* **To do**:
Line by line, output the entries below exactly as they appear.

● ● ● ●

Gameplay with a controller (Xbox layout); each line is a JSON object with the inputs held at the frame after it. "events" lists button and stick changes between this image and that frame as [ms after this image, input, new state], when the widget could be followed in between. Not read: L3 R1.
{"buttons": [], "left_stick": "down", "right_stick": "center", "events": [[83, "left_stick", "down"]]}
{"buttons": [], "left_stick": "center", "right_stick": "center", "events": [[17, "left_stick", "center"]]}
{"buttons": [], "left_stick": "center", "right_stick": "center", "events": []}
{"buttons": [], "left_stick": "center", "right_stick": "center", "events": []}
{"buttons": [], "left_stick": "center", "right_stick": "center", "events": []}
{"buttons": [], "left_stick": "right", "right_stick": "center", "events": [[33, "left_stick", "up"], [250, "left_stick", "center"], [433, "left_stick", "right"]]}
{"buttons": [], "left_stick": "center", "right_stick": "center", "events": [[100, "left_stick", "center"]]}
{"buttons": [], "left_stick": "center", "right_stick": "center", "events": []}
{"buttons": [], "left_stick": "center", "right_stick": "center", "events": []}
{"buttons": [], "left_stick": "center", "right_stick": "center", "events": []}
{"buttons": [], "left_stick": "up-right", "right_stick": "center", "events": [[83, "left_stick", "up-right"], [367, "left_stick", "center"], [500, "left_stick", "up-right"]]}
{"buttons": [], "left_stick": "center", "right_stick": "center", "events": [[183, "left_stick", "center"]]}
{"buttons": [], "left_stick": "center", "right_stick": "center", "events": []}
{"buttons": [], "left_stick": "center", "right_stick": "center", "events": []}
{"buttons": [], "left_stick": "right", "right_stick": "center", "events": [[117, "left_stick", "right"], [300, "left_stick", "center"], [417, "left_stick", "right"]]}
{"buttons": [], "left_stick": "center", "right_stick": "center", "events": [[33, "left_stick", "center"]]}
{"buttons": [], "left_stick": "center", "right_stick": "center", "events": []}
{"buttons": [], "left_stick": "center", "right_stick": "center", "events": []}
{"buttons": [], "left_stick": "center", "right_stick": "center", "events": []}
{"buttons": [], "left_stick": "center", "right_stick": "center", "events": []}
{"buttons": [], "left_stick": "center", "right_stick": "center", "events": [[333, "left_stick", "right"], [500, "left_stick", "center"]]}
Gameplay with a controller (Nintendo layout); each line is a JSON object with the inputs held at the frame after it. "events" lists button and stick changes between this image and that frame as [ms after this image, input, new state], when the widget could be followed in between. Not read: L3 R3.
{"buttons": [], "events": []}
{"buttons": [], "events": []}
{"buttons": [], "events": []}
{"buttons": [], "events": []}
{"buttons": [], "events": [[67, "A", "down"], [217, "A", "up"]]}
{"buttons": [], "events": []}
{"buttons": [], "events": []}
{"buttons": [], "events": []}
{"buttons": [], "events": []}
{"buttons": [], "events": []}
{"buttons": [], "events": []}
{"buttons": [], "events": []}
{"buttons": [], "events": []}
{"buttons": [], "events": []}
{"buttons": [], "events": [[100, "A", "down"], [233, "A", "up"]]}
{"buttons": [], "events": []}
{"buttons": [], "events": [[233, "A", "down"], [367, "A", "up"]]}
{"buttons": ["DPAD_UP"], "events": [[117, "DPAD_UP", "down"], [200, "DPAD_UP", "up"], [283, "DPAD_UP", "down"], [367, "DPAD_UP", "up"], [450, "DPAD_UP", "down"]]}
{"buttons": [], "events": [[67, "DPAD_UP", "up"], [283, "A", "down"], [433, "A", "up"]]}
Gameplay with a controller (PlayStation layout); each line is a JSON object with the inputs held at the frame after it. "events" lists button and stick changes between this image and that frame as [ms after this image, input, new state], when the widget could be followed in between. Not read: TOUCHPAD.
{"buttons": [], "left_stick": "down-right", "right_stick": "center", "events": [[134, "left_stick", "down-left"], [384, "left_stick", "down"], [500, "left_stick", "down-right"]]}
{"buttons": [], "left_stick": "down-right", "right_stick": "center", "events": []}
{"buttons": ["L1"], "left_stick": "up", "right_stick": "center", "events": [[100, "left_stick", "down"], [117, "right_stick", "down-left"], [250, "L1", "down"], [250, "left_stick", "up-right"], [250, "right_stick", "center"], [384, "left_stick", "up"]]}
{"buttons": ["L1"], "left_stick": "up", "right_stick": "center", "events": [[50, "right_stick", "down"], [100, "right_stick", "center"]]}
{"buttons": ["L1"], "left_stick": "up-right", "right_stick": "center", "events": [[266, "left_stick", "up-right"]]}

● ● ● ●

* **Response**:
Gameplay with a controller (Xbox layout); each line is a JSON object with the inputs held at the frame after it. "events" lists button and stick changes between this image and that frame as [ms after this image, input, new state], when the widget could be followed in between. Not read: L3 R1.
{"buttons": [], "left_stick": "down", "right_stick": "center", "events": [[83, "left_stick", "down"]]}
{"buttons": [], "left_stick": "center", "right_stick": "center", "events": [[17, "left_stick", "center"]]}
{"buttons": [], "left_stick": "center", "right_stick": "center", "events": []}
{"buttons": [], "left_stick": "center", "right_stick": "center", "events": []}
{"buttons": [], "left_stick": "center", "right_stick": "center", "events": []}
{"buttons": [], "left_stick": "right", "right_stick": "center", "events": [[33, "left_stick", "up"], [250, "left_stick", "center"], [433, "left_stick", "right"]]}
{"buttons": [], "left_stick": "center", "right_stick": "center", "events": [[100, "left_stick", "center"]]}
{"buttons": [], "left_stick": "center", "right_stick": "center", "events": []}
{"buttons": [], "left_stick": "center", "right_stick": "center", "events": []}
{"buttons": [], "left_stick": "center", "right_stick": "center", "events": []}
{"buttons": [], "left_stick": "up-right", "right_stick": "center", "events": [[83, "left_stick", "up-right"], [367, "left_stick", "center"], [500, "left_stick", "up-right"]]}
{"buttons": [], "left_stick": "center", "right_stick": "center", "events": [[183, "left_stick", "center"]]}
{"buttons": [], "left_stick": "center", "right_stick": "center", "events": []}
{"buttons": [], "left_stick": "center", "right_stick": "center", "events": []}
{"buttons": [], "left_stick": "right", "right_stick": "center", "events": [[117, "left_stick", "right"], [300, "left_stick", "center"], [417, "left_stick", "right"]]}
{"buttons": [], "left_stick": "center", "right_stick": "center", "events": [[33, "left_stick", "center"]]}
{"buttons": [], "left_stick": "center", "right_stick": "center", "events": []}
{"buttons": [], "left_stick": "center", "right_stick": "center", "events": []}
{"buttons": [], "left_stick": "center", "right_stick": "center", "events": []}
{"buttons": [], "left_stick": "center", "right_stick": "center", "events": []}
{"buttons": [], "left_stick": "center", "right_stick": "center", "events": [[333, "left_stick", "right"], [500, "left_stick", "center"]]}
Gameplay with a controller (Nintendo layout); each line is a JSON object with the inputs held at the frame after it. "events" lists button and stick changes between this image and that frame as [ms after this image, input, new state], when the widget could be followed in between. Not read: L3 R3.
{"buttons": [], "events": []}
{"buttons": [], "events": []}
{"buttons": [], "events": []}
{"buttons": [], "events": []}
{"buttons": [], "events": [[67, "A", "down"], [217, "A", "up"]]}
{"buttons": [], "events": []}
{"buttons": [], "events": []}
{"buttons": [], "events": []}
{"buttons": [], "events": []}
{"buttons": [], "events": []}
{"buttons": [], "events": []}
{"buttons": [], "events": []}
{"buttons": [], "events": []}
{"buttons": [], "events": []}
{"buttons": [], "events": [[100, "A", "down"], [233, "A", "up"]]}
{"buttons": [], "events": []}
{"buttons": [], "events": [[233, "A", "down"], [367, "A", "up"]]}
{"buttons": ["DPAD_UP"], "events": [[117, "DPAD_UP", "down"], [200, "DPAD_UP", "up"], [283, "DPAD_UP", "down"], [367, "DPAD_UP", "up"], [450, "DPAD_UP", "down"]]}
{"buttons": [], "events": [[67, "DPAD_UP", "up"], [283, "A", "down"], [433, "A", "up"]]}
Gameplay with a controller (PlayStation layout); each line is a JSON object with the inputs held at the frame after it. "events" lists button and stick changes between this image and that frame as [ms after this image, input, new state], when the widget could be followed in between. Not read: TOUCHPAD.
{"buttons": [], "left_stick": "down-right", "right_stick": "center", "events": [[134, "left_stick", "down-left"], [384, "left_stick", "down"], [500, "left_stick", "down-right"]]}
{"buttons": [], "left_stick": "down-right", "right_stick": "center", "events": []}
{"buttons": ["L1"], "left_stick": "up", "right_stick": "center", "events": [[100, "left_stick", "down"], [117, "right_stick", "down-left"], [250, "L1", "down"], [250, "left_stick", "up-right"], [250, "right_stick", "center"], [384, "left_stick", "up"]]}
{"buttons": ["L1"], "left_stick": "up", "right_stick": "center", "events": [[50, "right_stick", "down"], [100, "right_stick", "center"]]}
{"buttons": ["L1"], "left_stick": "up-right", "right_stick": "center", "events": [[266, "left_stick", "up-right"]]}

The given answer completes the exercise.